#### [JOB ITEM]
Every line of the entries below that mentions "arrays" is to be copied out.
### SUPPLIED ENTRIES ###
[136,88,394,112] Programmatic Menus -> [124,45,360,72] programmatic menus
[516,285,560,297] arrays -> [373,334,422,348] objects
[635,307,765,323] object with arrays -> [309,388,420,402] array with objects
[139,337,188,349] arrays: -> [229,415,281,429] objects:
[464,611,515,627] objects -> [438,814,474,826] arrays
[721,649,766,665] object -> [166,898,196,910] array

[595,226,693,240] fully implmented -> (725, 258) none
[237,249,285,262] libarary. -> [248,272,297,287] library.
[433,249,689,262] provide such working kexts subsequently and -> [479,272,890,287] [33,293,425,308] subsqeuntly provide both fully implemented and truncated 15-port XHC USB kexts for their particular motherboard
###
### SUPPLIED ENTRIES ###
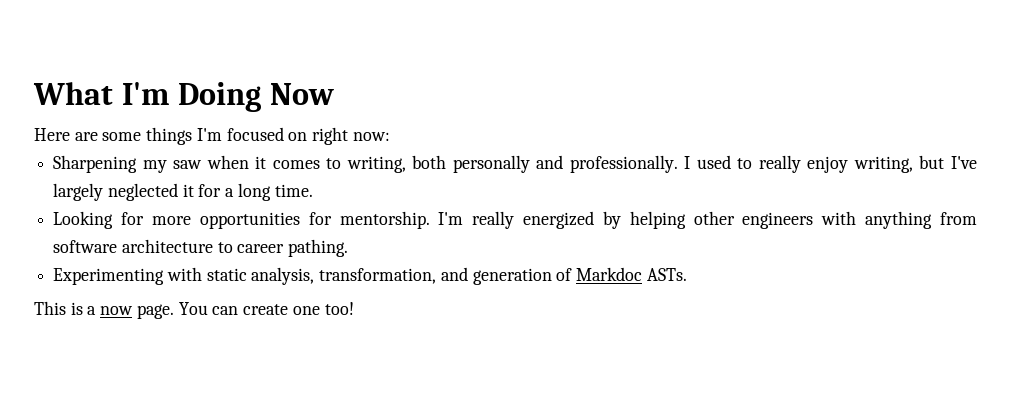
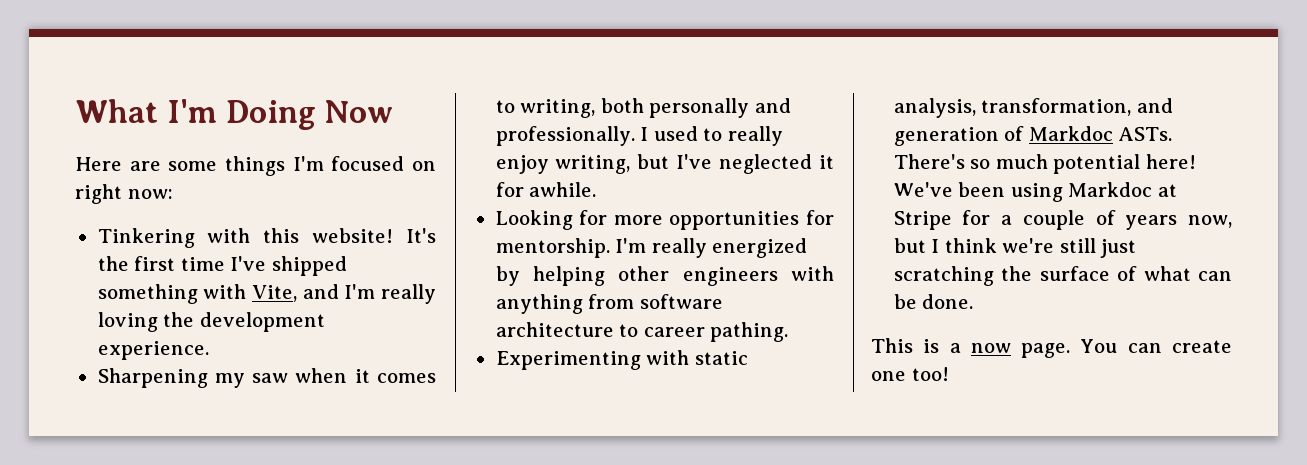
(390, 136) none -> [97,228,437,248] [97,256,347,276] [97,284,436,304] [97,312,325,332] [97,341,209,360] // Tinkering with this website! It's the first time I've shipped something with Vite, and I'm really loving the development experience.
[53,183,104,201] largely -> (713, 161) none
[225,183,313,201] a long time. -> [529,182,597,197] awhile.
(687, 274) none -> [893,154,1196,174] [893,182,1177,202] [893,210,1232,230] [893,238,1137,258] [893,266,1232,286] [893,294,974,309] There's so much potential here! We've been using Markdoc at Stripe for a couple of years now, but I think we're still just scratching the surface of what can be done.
###
#### [REPLY]
[516,285,560,297] arrays -> [373,334,422,348] objects
[635,307,765,323] object with arrays -> [309,388,420,402] array with objects
[139,337,188,349] arrays: -> [229,415,281,429] objects:
[464,611,515,627] objects -> [438,814,474,826] arrays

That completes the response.